Malaria, a potentially fatal disease caused by various Plasmodium species, continues to be a significant global health burden, with Plasmodium falciparum responsible for over 90% of malaria mortality worldwide (Snow, 2015). Current treatments, primarily relying on chemotherapy, face challenges due to drug resistance and severe side effects, highlighting the need for more effective and sustainable solutions. Vaccine-based approaches offer a promising alternative, providing potential long-term immunity with reduced risk of resistance. This study aims to develop a robust multi-epitope vaccine targeting four key Plasmodium falciparum 3D7 proteins: PfPHB1, PfPHB2, PfHSP70, and PfGARP. These proteins were selected based on their crucial roles in the parasite's survival and pathogenicity, as well as their conserved sequences present during the blood stage of infection. Using an array of bioinformatics tools, we identified B cell epitopes, HTL epitopes, and CTL epitopes, ensuring their antigenicity, non-toxicity, and non-allergenicity. These epitopes were then assembled into a vaccine construct, enhanced with the FliC protein of Salmonella typhimurium as an adjuvant to boost the immune response. The vaccine construct's secondary and tertiary structures were predicted and refined using PSIPRED and AlphaFold2, respectively. Molecular docking studies demonstrated strong interactions between the vaccine and TLR5, indicating potential efficacy in inducing an immune response. Codon optimization and in silico cloning in Escherichia coli K12 ensured efficient expression of the vaccine construct. Immune simulation using the C-ImmSim server predicted a robust and comprehensive immune response, further validating the vaccine's potential. This in-silico study represents a significant step towards developing a multi-epitope vaccine for malaria, addressing the limitations of current treatments and paving the way for experimental validation and future clinical trials.

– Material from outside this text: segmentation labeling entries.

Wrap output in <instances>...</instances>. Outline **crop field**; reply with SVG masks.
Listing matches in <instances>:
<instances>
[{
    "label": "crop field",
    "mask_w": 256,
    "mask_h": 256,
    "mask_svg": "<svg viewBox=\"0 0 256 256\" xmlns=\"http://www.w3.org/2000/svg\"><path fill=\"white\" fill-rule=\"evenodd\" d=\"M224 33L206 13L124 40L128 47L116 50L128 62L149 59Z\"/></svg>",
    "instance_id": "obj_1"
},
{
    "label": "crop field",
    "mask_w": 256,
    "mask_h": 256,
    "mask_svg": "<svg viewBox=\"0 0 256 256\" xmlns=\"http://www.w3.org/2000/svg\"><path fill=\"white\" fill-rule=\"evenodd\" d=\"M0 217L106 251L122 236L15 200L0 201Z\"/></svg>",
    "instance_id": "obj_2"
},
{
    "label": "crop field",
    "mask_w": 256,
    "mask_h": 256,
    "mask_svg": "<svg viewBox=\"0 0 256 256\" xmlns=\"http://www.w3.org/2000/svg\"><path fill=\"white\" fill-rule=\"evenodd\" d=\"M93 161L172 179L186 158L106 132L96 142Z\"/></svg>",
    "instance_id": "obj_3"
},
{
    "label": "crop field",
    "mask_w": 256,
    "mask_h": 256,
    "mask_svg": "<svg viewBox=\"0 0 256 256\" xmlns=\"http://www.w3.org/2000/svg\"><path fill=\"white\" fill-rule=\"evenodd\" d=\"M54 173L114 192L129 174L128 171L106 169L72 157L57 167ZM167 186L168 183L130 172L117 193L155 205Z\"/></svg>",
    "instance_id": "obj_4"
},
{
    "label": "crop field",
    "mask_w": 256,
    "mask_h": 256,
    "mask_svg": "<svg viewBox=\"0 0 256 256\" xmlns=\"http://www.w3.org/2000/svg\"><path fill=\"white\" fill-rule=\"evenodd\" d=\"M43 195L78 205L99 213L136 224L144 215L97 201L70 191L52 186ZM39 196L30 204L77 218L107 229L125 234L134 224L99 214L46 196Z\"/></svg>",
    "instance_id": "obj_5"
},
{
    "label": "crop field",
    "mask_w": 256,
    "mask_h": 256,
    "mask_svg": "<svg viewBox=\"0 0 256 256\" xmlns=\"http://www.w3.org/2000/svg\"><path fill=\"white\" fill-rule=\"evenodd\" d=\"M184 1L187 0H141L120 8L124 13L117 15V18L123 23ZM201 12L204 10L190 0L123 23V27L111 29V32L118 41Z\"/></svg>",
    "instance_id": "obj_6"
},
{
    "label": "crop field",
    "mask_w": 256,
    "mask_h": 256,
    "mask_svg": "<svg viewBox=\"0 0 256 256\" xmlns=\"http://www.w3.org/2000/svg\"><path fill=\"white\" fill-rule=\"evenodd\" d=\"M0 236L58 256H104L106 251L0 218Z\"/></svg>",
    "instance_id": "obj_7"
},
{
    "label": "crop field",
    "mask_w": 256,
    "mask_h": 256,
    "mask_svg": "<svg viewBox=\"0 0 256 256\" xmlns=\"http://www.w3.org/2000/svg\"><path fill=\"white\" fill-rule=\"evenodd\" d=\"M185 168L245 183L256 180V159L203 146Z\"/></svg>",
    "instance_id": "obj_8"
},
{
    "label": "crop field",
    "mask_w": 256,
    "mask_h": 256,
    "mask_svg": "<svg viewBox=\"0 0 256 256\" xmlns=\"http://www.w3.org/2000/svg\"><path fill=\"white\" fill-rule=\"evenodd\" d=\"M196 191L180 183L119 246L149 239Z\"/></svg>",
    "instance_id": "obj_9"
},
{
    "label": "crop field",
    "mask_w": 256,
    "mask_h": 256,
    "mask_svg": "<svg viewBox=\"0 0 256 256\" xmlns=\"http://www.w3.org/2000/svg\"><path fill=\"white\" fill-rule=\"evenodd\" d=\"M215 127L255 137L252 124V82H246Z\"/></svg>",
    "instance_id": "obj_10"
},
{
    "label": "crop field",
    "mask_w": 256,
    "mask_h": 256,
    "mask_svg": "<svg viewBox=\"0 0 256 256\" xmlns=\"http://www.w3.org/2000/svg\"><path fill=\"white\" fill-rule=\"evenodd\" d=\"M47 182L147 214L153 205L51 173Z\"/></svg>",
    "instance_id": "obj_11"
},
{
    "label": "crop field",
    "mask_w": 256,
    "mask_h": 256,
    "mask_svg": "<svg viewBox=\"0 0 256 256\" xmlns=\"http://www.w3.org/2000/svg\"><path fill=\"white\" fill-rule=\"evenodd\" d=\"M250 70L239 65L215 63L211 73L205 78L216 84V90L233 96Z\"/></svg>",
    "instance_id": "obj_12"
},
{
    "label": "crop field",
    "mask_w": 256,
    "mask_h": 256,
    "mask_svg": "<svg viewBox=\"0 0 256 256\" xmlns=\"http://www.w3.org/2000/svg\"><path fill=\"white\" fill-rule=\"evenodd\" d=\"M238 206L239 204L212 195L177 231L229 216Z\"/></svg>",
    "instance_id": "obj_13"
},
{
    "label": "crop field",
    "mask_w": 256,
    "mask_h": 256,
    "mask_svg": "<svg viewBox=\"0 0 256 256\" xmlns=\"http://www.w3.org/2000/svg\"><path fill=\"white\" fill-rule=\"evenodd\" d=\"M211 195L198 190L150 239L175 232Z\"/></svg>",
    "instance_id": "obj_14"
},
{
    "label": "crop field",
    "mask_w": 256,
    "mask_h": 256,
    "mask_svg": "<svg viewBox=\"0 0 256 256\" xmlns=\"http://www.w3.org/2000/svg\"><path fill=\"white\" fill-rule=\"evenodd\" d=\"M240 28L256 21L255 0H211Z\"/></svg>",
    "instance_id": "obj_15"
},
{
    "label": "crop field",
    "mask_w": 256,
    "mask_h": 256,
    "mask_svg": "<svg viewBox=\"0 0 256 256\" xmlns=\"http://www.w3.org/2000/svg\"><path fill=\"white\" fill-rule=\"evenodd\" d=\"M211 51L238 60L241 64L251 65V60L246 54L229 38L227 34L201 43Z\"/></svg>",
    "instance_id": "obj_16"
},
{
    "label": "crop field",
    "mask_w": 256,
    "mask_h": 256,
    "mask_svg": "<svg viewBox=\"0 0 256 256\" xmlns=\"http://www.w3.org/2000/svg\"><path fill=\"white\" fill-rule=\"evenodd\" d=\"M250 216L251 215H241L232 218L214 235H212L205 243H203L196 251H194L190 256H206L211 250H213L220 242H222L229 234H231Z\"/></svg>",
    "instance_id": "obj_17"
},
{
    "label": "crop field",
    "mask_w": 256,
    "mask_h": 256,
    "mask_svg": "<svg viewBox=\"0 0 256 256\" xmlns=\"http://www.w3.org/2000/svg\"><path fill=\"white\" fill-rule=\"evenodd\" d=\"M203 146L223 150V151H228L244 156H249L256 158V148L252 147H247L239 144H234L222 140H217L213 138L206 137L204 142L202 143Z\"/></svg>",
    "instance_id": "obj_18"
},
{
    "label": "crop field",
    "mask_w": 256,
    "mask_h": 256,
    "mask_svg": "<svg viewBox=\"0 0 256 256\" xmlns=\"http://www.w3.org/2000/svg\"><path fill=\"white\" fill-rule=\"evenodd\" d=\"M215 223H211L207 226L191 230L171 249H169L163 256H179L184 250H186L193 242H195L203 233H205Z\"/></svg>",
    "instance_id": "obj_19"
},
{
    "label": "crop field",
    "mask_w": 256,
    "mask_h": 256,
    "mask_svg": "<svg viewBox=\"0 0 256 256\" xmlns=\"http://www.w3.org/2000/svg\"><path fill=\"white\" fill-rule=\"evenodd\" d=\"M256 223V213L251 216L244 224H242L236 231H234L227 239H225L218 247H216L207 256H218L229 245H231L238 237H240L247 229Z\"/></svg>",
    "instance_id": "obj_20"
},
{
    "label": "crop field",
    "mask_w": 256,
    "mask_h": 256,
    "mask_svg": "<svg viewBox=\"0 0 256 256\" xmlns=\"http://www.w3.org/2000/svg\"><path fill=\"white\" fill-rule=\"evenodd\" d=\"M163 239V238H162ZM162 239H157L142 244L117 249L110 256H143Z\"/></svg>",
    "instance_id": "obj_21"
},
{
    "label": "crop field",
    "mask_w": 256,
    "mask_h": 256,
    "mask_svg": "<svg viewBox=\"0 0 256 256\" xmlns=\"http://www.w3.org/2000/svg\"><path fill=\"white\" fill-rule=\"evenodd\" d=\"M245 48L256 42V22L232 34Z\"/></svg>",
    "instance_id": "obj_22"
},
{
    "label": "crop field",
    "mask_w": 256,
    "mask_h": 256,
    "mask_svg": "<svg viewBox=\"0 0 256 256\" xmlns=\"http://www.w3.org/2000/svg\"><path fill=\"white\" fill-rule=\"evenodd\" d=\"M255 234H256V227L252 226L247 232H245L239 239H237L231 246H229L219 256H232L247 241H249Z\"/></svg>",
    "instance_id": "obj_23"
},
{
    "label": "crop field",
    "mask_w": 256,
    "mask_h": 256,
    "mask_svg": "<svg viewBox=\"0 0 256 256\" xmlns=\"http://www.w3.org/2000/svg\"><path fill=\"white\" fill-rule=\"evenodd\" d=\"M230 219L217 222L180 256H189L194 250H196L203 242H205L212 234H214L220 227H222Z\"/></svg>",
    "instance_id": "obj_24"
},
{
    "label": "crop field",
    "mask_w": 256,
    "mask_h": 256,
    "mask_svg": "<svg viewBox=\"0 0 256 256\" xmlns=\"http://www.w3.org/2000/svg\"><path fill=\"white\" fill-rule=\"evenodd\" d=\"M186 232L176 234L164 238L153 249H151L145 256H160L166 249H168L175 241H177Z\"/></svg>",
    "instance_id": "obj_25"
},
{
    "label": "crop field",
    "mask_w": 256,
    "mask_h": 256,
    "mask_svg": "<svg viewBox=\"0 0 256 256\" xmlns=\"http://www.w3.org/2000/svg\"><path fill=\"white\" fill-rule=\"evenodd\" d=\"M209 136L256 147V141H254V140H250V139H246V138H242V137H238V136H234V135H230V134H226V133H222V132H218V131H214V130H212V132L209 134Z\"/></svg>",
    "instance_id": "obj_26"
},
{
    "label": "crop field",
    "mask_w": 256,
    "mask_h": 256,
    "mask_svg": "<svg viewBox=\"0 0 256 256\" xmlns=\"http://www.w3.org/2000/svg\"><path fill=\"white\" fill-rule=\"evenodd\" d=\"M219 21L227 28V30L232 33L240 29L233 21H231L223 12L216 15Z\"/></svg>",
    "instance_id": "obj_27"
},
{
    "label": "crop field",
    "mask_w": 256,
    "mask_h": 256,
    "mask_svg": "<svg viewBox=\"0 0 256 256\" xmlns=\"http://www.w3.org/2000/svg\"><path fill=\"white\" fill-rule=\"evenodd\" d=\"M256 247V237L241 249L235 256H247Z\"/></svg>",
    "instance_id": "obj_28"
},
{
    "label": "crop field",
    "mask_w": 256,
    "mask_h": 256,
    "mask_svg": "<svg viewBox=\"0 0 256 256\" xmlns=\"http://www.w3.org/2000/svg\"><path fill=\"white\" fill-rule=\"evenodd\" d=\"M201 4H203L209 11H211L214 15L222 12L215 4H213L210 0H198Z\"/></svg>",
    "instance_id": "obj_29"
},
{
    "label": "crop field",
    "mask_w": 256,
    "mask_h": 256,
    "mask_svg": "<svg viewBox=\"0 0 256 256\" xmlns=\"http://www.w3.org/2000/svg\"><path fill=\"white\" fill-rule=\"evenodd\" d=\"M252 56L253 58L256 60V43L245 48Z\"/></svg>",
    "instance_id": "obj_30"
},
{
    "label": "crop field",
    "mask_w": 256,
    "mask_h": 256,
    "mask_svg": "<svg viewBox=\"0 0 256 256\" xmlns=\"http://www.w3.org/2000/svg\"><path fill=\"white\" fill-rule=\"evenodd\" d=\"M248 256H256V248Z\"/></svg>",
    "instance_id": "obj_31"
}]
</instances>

疟疾是由多种疟原虫引起的一种潜在致命疾病,仍然是全球重大的健康负担,其中恶性疟原虫导致了全球超过90%的疟疾死亡(斯诺,2015年)。目前的治疗主要依靠化疗,但由于耐药性和严重的副作用而面临挑战,这凸显了需要更有效和可持续的解决方案。基于疫苗的方法提供了一个有前景的替代方案,可提供潜在的长期免疫力且耐药风险降低。本研究旨在开发一种针对四种关键恶性疟原虫3D7蛋白的强大多表位疫苗:PfPHB1、PfPHB2、PfHSP70和PfGARP。选择这些蛋白是基于它们在寄生虫生存和致病性中的关键作用,以及它们在感染血液阶段存在的保守序列。使用一系列生物信息学工具,我们鉴定了B细胞表位、HTL表位和CTL表位,确保它们的抗原性、无毒性和非致敏性。然后将这些表位组装成疫苗构建体,用鼠伤寒沙门氏菌的FliC蛋白作为佐剂进行增强,以增强免疫反应。分别使用PSIPRED和AlphaFold2预测并优化了疫苗构建体的二级和三级结构。分子对接研究表明疫苗与TLR5之间有强烈的相互作用,表明在诱导免疫反应方面具有潜在疗效。在大肠杆菌K12中进行密码子优化和计算机克隆确保了疫苗构建体的有效表达。使用C-ImmSim服务器进行的免疫模拟预测了强大而全面的免疫反应,进一步验证了疫苗的潜力。这项计算机研究代表了朝着开发疟疾多表位疫苗迈出的重要一步,解决了当前治疗的局限性,并为实验验证和未来的临床试验铺平了道路。